# First vids on new Contour helmet cam



## Ole Nasty (Jul 7, 2012)

I really like this Contour ROAM. I gotta adjust the sound a bit as you can barely here it, sounds great in my headphones though. I have it mounted to the side of my hat with the hat mount. I got some pics and 1 other vid with my Gshock camera.















This one is not off my Contour but cool anyways





and some pics from the rest of the day.
For you 'Canes fans, I'm not one but thought it was cool either way.

























































Overall, I'm pretty impressed with the Contour, I just gotta adjust the sound a little. Also I guess I gotta learn not to whip head around to fast when I look at stuff.


----------



## kirkland (Oct 24, 2012)

nice, looks good to me


----------



## NMKawierider (Apr 11, 2009)

Nice vids. Yeah I still love my old Contour...gave me many hundreds of hours of videos....and still going strong.


----------



## brutemike (Mar 23, 2010)

nice vids


----------



## Big D (Jun 23, 2009)

I like the fact that the videos don't have that fishbowl look. 
Looks like you had a great time.
Loved the comment "well, I'm wet now" - ya think?


----------



## Ole Nasty (Jul 7, 2012)

I was trying so hard not to get wet because it was cold out, low 50's. I just had overalls on and my rubber mud boots on. I was standing on the back rack and almost tipped my bike over in the water so I just jumped off to save it.


----------



## Lonewolfe (Jan 25, 2012)

Really good videos man!! I would say the Contour does a nice job.
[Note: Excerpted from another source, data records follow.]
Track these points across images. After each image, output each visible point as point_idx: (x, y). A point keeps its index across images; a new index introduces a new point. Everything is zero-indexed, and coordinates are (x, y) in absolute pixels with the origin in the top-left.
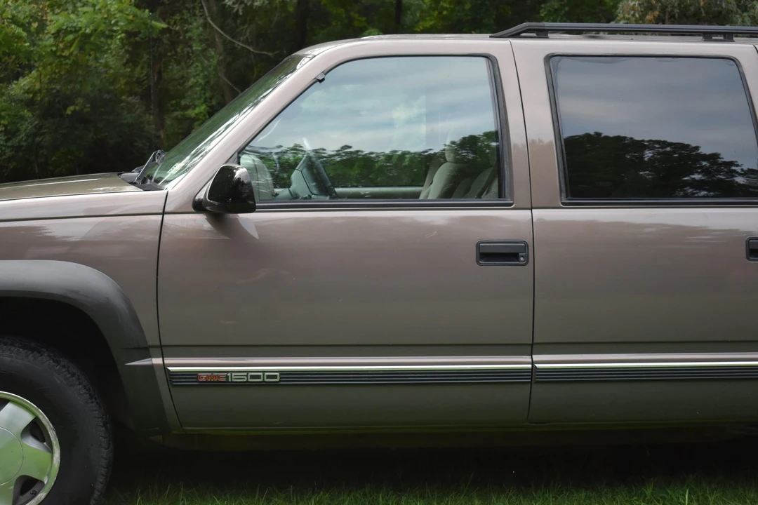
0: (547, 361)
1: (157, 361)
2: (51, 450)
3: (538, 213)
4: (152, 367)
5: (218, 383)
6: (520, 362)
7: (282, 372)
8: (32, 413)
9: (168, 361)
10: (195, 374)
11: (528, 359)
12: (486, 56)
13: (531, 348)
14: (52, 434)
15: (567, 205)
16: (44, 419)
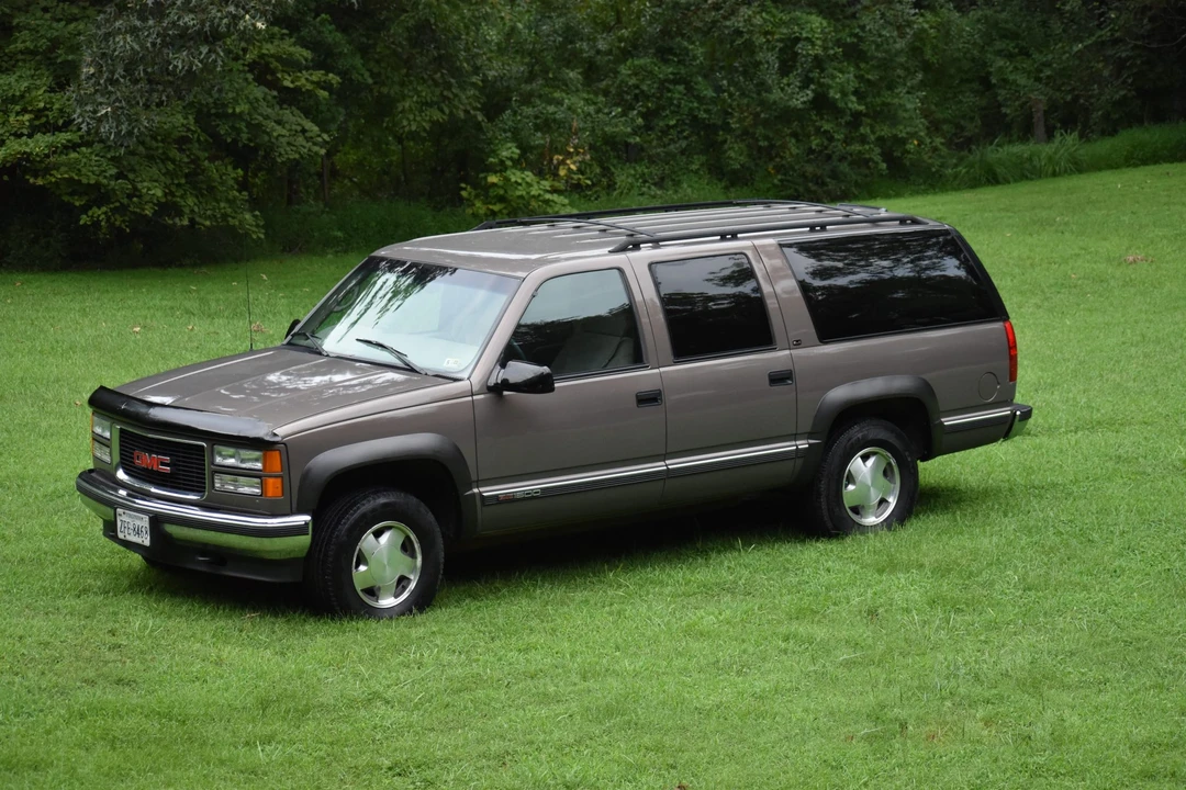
0: (675, 463)
1: (476, 490)
2: (413, 556)
3: (662, 369)
4: (474, 494)
5: (510, 500)
6: (659, 466)
7: (541, 489)
8: (403, 532)
9: (481, 489)
10: (497, 496)
11: (663, 463)
12: (619, 269)
13: (664, 457)
14: (417, 546)
15: (676, 363)
16: (413, 537)
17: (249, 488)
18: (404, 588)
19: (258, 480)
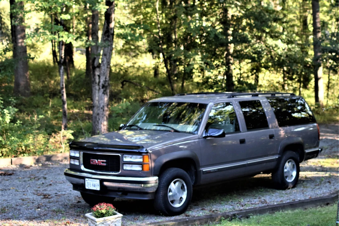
0: (249, 162)
2: (184, 190)
6: (245, 162)
7: (217, 169)
8: (182, 182)
9: (203, 169)
10: (206, 171)
16: (185, 184)
17: (138, 168)
18: (181, 201)
19: (141, 166)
Loved the comment on how getting wet is better in the summer; gotta good chuckle as the 'wet' around here is currently 'frozen'. You were complaining about it being cold in the 50s?? I would LOVE 50s! Our high over New Years Day will be a balmy 15 degrees!!

Again, awesome vids. Keep'em coming!


----------



## Ole Nasty (Jul 7, 2012)

Lonewolfe said:


> Really good videos man!! I would say the Contour does a nice job. Loved the comment on how getting wet is better in the summer; gotta good chuckle as the 'wet' around here is currently 'frozen'. You were complaining about it being cold in the 50s?? I would LOVE 50s! Our high over New Years Day will be a balmy 15 degrees!!
> 
> Again, awesome vids. Keep'em coming!


Lol, its like when yankees complain about it being too hot when its 88deg when we're at 100+ down south, lol. I really like this Contour. I literally ran it all day and it didn't run down the battery. I'm gonna try a mount for the bill of my hat and a few other different mounts. Check out my Youtube channel and subscribe.


----------



## lsu_mike (Aug 24, 2012)

Great vids man!


----------



## Ole Nasty (Jul 7, 2012)

Thanks bud.


----------



## Polaris425 (Dec 16, 2004)

Nice vids


----------